The truth is that the Watkins case was an anomaly in that summer of heart-wrenching killings that prompted the New York Post to run a banner headline urging then-Mayor Dinkins, “Dave, Do Something!” Mr. Dinkins had the especially bad luck in mid-1990 to have several of the unintended victims of the street shootings turn out to be small children as young as 2 years old. When that starts happening with some regularity, you get headlines like the one on the cover of Time Magazine that Mr. Dinkins decried, labeling New York “Dodge City.”

The police force is about 6,500 below its peak of nearly 41,000 at the beginning of 2001, Mayor Rudy Giuliani’s last year in office. Some city officials then privately contended that the force had become bloated, with overlapping functions among officers actually hurting efficiency.
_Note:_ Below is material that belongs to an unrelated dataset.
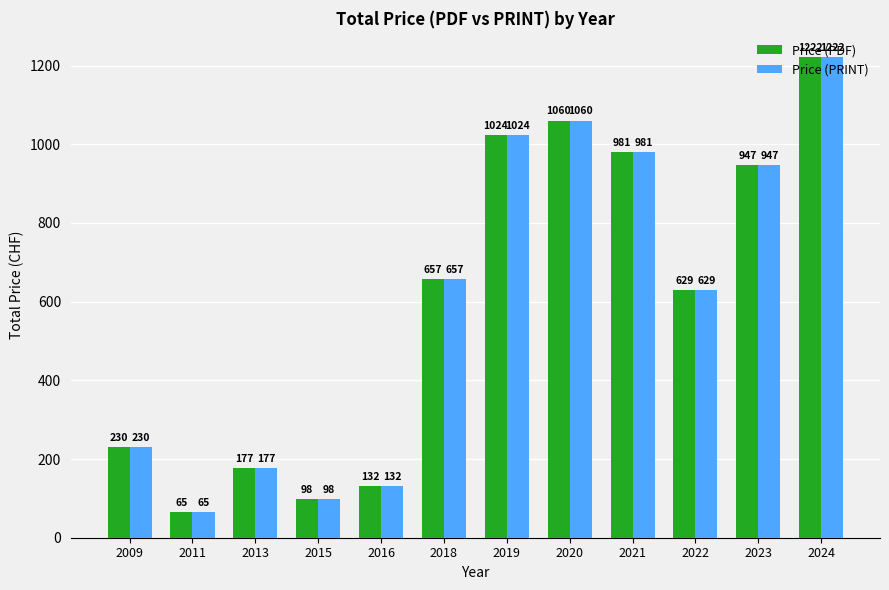

Reading left to right, what are all the values shown in this chart?

Price (PDF): 2009=230	2011=65	2013=177	2015=98	2016=132	2018=657	2019=1024	2020=1060	2021=981	2022=629	2023=947	2024=1222
Price (PRINT): 2009=230	2011=65	2013=177	2015=98	2016=132	2018=657	2019=1024	2020=1060	2021=981	2022=629	2023=947	2024=1222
But with all the cuts made during the Bloomberg years, even as cops were being diverted from normal patrol duties to be part of the city’s stepped-up anti-terrorism activity following 9/11, there is a case to be made that the department has been cut too much. There are stories of precincts with just a single patrol car operating during overnight tours. It has been suspected that then-Police Commissioner Ray Kelly stepped up stop-and-frisk activities, in which quotas led more than a few cops to disregard the legal basis for making such stops, in part to compensate for having fewer officers available.

Stops have dropped precipitously in the 17 months since Mr. de Blasio became Mayor, on top of the sharp decline during Michael Bloomberg’s final two years in office. Word is that the NYPD under Mr. Bratton has emphasized to officers that they should follow the law in deciding when a stop is justified. It’s possible some cops have overcorrected, and in borderline cases have refrained from making stops because they feared being admonished if they turned out to be unjustified. But the rise in shootings certainly suggests that some criminals are not as wary of being caught with a firearm as they were in the past.

Most of the victims of the shootings have been minorities—as have been most of the shooters—in some long-troubled city neighborhoods. But there’s little solace to be taken from the notion that the problem is relatively confined—and certainly not by a Mayor who strongly subscribes to the slogan “Black lives matter.”

If Mr. de Blasio trusts his Police Commissioner’s judgment, then at a time when the city budget is in good shape, he should be finding the money to provide the additional cops. The alternative is to wait until the situation worsens before acting because politically speaking, he has no choice.